Quoted passage:
══════════════════════════════

I get it. Maybe the country is sick of celebrities and near-celebrities using national television as their therapist’s couch and the nation’s bookstores as their dumpster. Maybe all of a sudden, an older, wiser America is deciding that, in the ‘90s, people’s personal problems really are personal and that Robert Gates’ handling of intelligence is more interesting and more important than Roseanne Arnold’s parents’ handling of her.

Absolutely. And maybe National Brotherhood Week actually does last the whole year long.

All right. Last shocking confession: All of my previous confessions were hideous lies. I’m compulsive about it. I’ll say anything about myself to get on television. I’m a confess-a-holic, and I don’t care who knows it, as long as it’s everybody.

What is really going on here? Why are broadcasts and newsstands filled with this wave of celebrity confessions? It’s hard to fault the TV shows: How would you fill a daily hour of television without being entertaining or having something of substance to say? It’s even possible to understand the celebrities’ motives for this ritual self-abasement. Confession, after all, is good for the soul; the bigger the confession, the better. Roseanne’s soul must be in better shape than Schwarzenegger’s pecs.

Celebrityhood also implies a certain exhibitionist drive, which is just as well served by rattling on about one’s sordid roots as by helping to create something amusing or compelling. And this way, there are no writers’ residuals to pay.

══════════════════════════════

[Stored data entries]
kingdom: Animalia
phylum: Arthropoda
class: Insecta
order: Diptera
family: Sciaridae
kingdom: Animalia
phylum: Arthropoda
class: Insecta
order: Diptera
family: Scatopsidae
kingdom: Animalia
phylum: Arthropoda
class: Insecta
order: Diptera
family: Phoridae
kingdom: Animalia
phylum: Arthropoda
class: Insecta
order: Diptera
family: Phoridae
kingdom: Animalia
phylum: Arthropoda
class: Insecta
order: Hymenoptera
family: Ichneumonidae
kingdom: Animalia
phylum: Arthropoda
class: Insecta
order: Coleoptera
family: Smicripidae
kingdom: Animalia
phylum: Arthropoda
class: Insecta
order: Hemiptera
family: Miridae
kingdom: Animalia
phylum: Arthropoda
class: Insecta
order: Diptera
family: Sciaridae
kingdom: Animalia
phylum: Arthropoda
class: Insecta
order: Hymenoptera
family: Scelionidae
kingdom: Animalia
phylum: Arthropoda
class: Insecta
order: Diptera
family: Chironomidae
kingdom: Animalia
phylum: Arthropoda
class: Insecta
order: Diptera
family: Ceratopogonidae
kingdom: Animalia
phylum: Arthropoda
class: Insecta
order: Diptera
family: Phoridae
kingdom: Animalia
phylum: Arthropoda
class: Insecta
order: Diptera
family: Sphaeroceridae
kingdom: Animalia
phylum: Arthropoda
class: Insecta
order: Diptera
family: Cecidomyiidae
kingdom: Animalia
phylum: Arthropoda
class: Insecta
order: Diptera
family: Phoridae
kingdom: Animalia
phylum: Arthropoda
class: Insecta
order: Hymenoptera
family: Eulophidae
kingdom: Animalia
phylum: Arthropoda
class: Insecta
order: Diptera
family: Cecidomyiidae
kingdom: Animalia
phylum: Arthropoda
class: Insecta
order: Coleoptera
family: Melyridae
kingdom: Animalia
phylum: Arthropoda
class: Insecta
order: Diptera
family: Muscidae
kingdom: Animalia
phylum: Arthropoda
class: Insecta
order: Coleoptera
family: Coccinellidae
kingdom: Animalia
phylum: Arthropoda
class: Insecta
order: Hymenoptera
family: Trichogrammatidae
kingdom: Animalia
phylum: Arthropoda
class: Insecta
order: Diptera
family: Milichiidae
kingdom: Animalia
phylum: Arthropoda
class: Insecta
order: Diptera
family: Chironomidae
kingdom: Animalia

══════════════════════════════

Task set:
**a.** Name every person the column on celebrity confessions mentions by name.
**b.** Continue the column on celebrity confessions from its final sentence.

Answers for the tasks:
**a.** Robert Gates, Roseanne Arnold, and Schwarzenegger.

**b.**
But what about us consumers? Why are we eating this stuff up? Gossip is one thing. It has a long and distinguished history, and a certain populist appeal: It brings the great and powerful down to the level of mere mortals. And, sad as it’s been for some of the principals, “character issue” gossip really does have a place in serious democratic debate. A presidential candidate who dares the press to find his love nest or a Supreme Court nominee who may have practiced sexual harassment while running the agency in charge of prosecuting sexual harassment--these are cases where the titillation factor is balanced by the suspicion that these people may not be the right inmates to run the asylum.

But all the fun goes out of gossip when it’s self-inflicted. It’s like the soft-edged, good-sport satire you see when the targets play themselves (see, for example, Jesse Jackson hosting “Saturday Night Live”). I’d much rather watch an outraged paparazzo complain about the beating he got from Sinatra or Sean Penn than see those fine gentlemen tearfully confessing that they are victims of compulsive photographer-punishment syndrome.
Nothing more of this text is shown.